In 1853 Susan campaigned for women's property rights in New York State, speaking at meetings, collecting signatures for petitions and lobbying the state legislature. She circulated petitions for married women's property rights and woman suffrage. She addressed the National Women’s Rights Convention in 1854 and urged more petition campaigns. In 1854 she wrote to Matilda Joslyn Gage that “I know slavery is the all-absorbing question of the day, still we must push forward this great central question, which underlies all others.”
By 1856 she became an agent for the American Anti-Slavery Society, arranging meetings, making speeches, putting up posters and distributing leaflets. She encountered hostile mobs, armed threats and things thrown at her. She was hung in effigy, and in Syracuse her image was dragged through the streets.

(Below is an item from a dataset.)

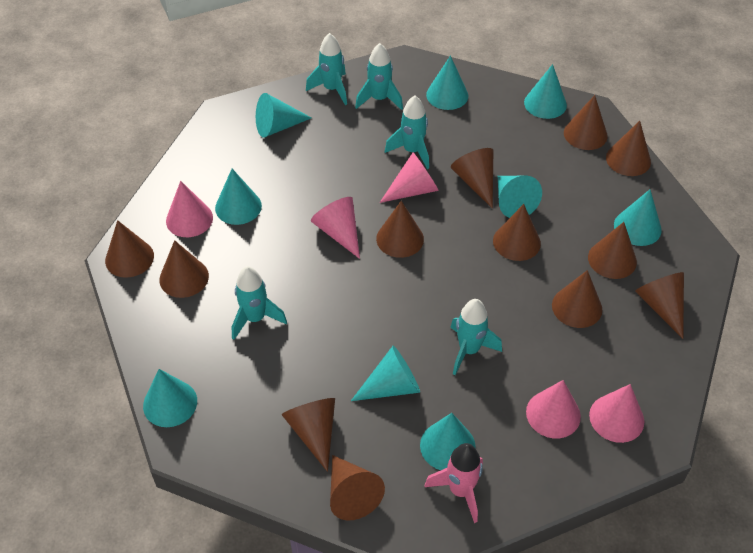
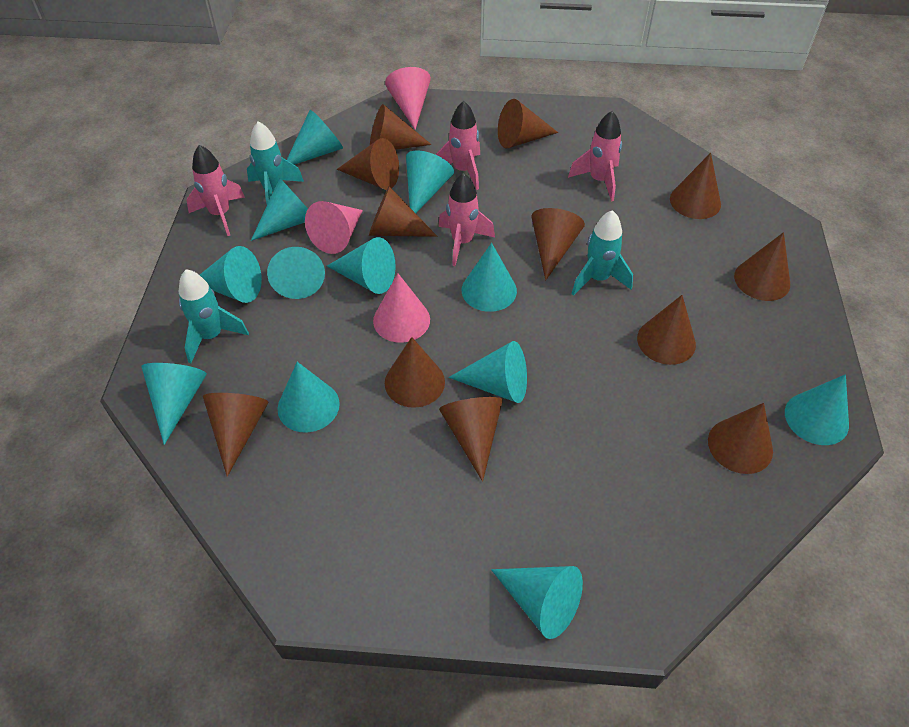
pink cone: [166,181,213,237] [311,197,360,259] [380,153,439,203] [526,380,581,438] [589,384,644,443] = 5 -> [305,201,363,254] [373,273,430,343] [385,67,431,130] = 3
pink rocket: [424,443,483,523] = 1 -> [186,145,245,236] [435,101,480,190] [438,173,495,266] [568,111,622,201] = 4
turquoise cone: [143,369,197,427] [215,169,262,225] [256,93,311,138] [351,346,420,401] [420,413,476,470] [426,55,468,110] [498,176,542,218] [524,64,567,119] [614,190,662,246] = 9 -> [141,363,207,445] [200,246,262,303] [251,178,308,241] [267,247,325,299] [278,362,340,432] [287,110,343,165] [327,237,396,294] [406,150,454,213] [449,341,527,403] [462,243,517,312] [491,566,583,639] [785,374,849,445] = 12
turquoise rocket: [232,266,287,340] [306,33,347,105] [355,43,403,110] [385,96,429,169] [450,299,502,375] = 5 -> [179,269,249,363] [247,121,304,204] [572,210,633,296] = 3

At the 1856 National Women’s Rights Convention, Susan served on the business committee and spoke on the necessity of the dissemination of printed matter on women’s rights. She named The Lily and The Woman’s Advocate, and said they had some documents for sale on the platform.
Stanton and Anthony founded the American Equal Rights Association and in 1868 became editors of its newspaper, The Revolution. The masthead of the newspaper proudly displayed their motto, “Men, their rights, and nothing more; women, their rights, and nothing less.”
By 1869 Stanton, Anthony and others formed the National Woman Suffrage Association and focused their efforts on a federal woman’s suffrage amendment. In an effort to challenge suffrage, Susan and her three sisters voted in the 1872 Presidential election. She was arrested and put on trial in the Ontario Courthouse, Canandaigua, NY. The judge instructed the jury to find her guilty without any deliberations, and imposed a $100 fine. When she refused to pay a $100 fine and court costs, the judge did not sentence her to prison time, which ended her chance of an appeal. An appeal would have allowed the suffrage movement to take the question of women’s voting rights to the Supreme Court, but it was not to be.
From 1881 to 1885, Anthony joined Elizabeth Cady Stanton and Matilda Joslyn Gage in writing the History of Woman Suffrage. As a final tribute to Susan B. Anthony, the Nineteenth Amendment was named the Susan B. Anthony Amendment. It was ratified in 1920.